Iraqi officers said they bombed convoys of fleeing militants this week, destroying dozens of vehicles and purportedly killing scores of IS fighters. But the way IS abandoned the long-held urban stronghold also underscores the group's ability to adapt and regroup, long after defeat on the battlefield. In the city's Julan neighborhood, Iraqi Cpl. Sahar Najim kicked through the refuse of facial hair with his boot, saying that he has seen similar scenes in other cities and towns retaken from IS. As the militants realize they are losing, they quickly shave off their beards to disguise themselves and escape among fleeing civilians, he said. Losing Fallujah, 65 kilometers (40 miles) west of Baghdad, was a huge blow to the Sunni militant group, depriving it of bomb-making facilities, a safe haven for training recruits and sources of income through taxing the local population.

To the east, in the city's industrial neighborhood, dozens of car repair shops had been converted into car bomb factories. A garage still advertising Toyota car repairs was stocked with plastic jugs filled with chemicals. Iraqi forces declared Fallujah fully liberated on Sunday, after government troops routed the remaining IS fighters from the city's north and west under the close cover of U.S.-led coalition airstrikes. The battle, which began May 22, was the latest in a string of territorial defeats for IS in Iraq over the past year. At the height of the group's power, in 2014, IS rendered nearly a third of the country out of government control, having blitzed across large swaths of the north and west and capturing Iraq's second-largest city of Mosul. Now, it's estimated to control only 14 percent of Iraqi territory, according to the office of Iraq's prime minister.

More than 500 IS fighters managed to flee Fallujah throughout the five-week offensive, an Iraqi officer told The Associated Press on Thursday. Earlier this year, more than 1,000 IS fighters were estimated to have fled the operation that retook Ramadi, the Anbar provincial capital. Coalition officials initially estimated that only 500-700 IS fighters were inside Fallujah, but once the operation began, Iraqi officers said it quickly became evident there were many more. Iraqi Lt. Gen. Abdul Wahab al-Saadi gave an estimate of around 3,000. In the face of battlefield losses, IS has in the past resorted to large-scale bombings in Baghdad and other Iraqi towns, far from the front-line fighting. In May, after IS lost the strategically important town of Hit in Anbar province, a wave of bombings in and around Baghdad killed more than 200 in a single week.

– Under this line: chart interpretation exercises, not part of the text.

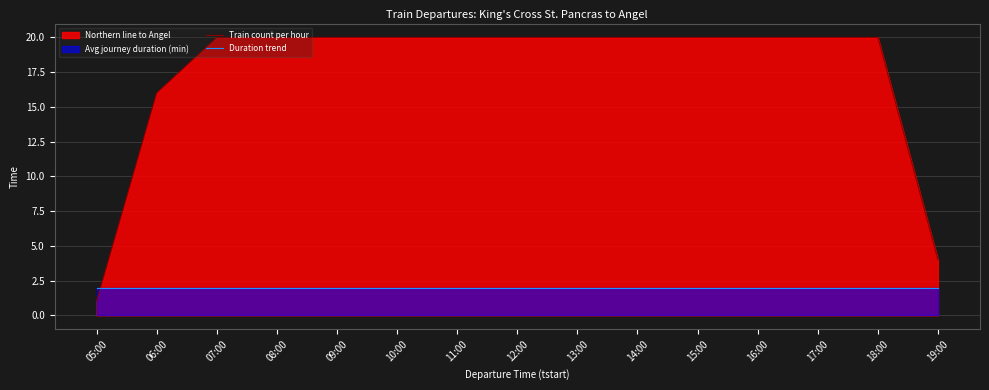

True or false: Duration trend has a value of 2 at 17:00.

True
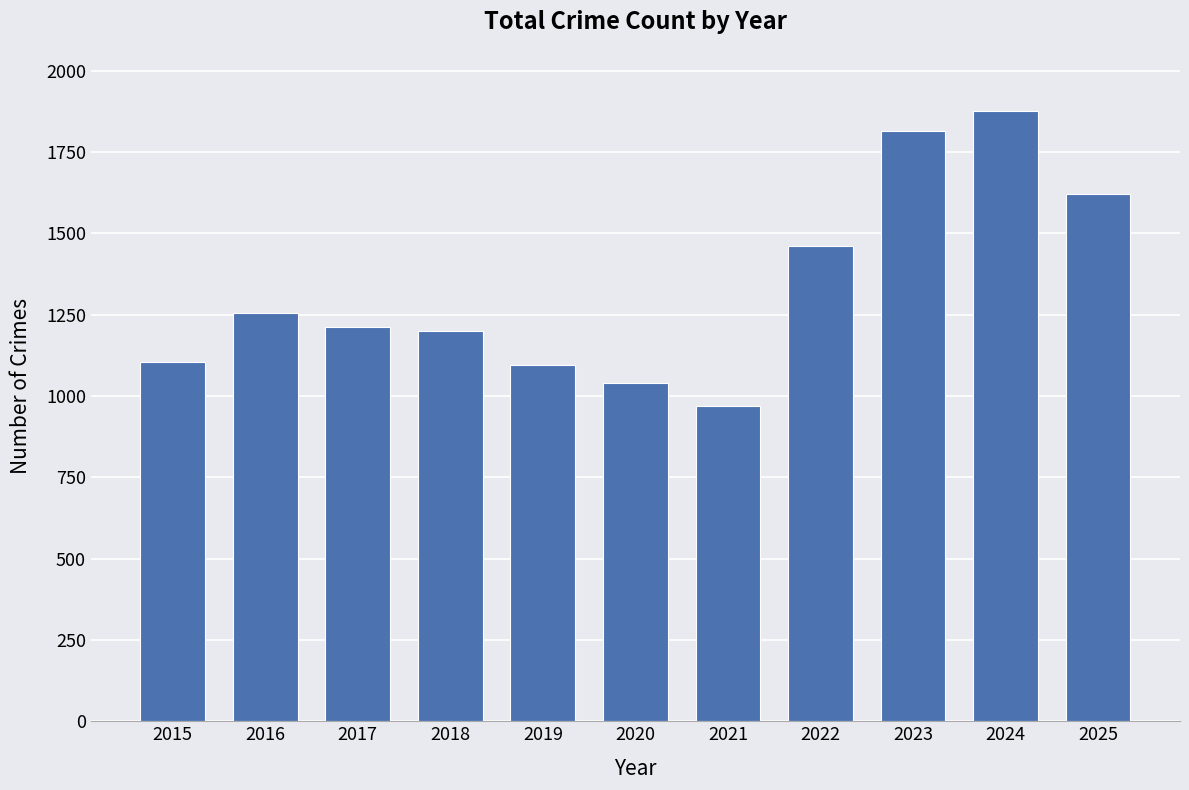

What is the minimum value shown in the chart?

969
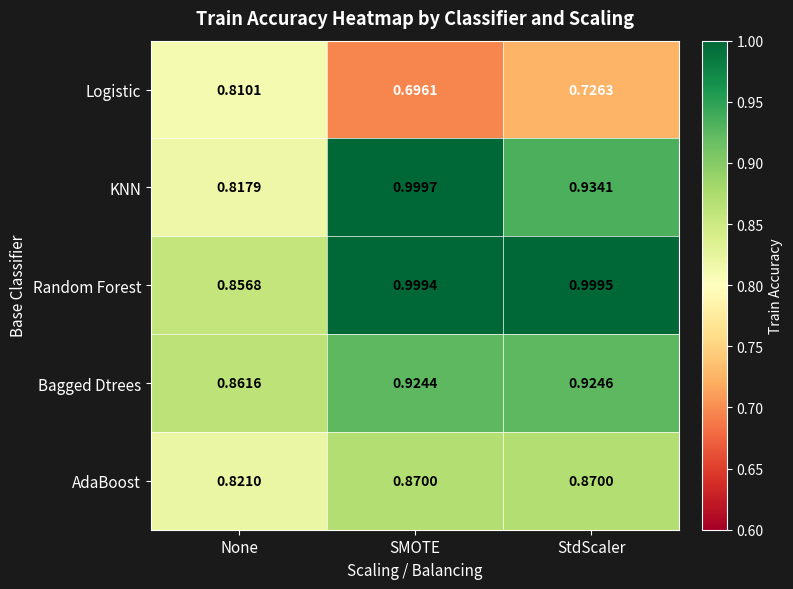

Where is Logistic nearest to the value 0?

SMOTE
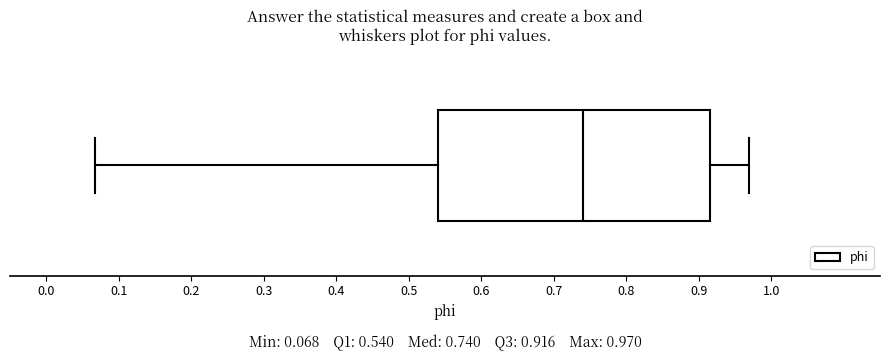

Where does the median line of the box sit on the x-axis? The values are not printed on the chart, so give them approximately, as read against the axis.

0.74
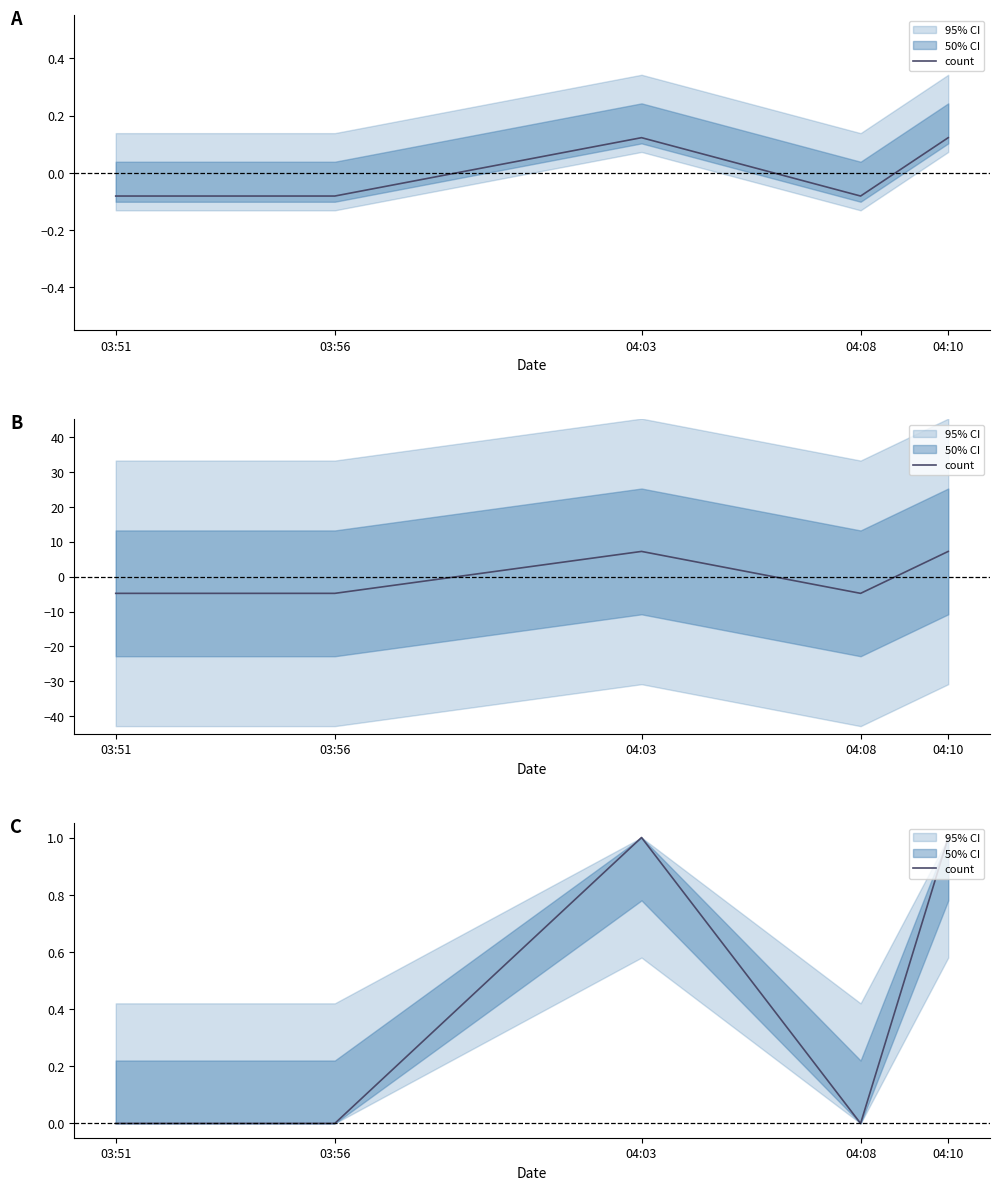

How many lines are shown in the chart?

1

After declaring Fallujah IS-free, coalition and Iraqi planes attacked a series of convoys of suspected IS fighters and their families outside the city. Two convoys were hit by Iraqi and coalition airstrikes, and a third convoy, outside Ramadi, the provincial capital, was also targeted. In total, more than 200 vehicles were estimated to have been destroyed and hundreds of suspected IS fighters were thought to have been killed in the span of three days this week, according to an Iraqi officer who took part in calling in the airstrikes. Both Iraqi officers spoke on condition of anonymity because they were not authorized to discuss operational details. IS has made no statements on its Fallujah losses and the numbers could not independently be verified. There are concerns that the militants who got away will regroup.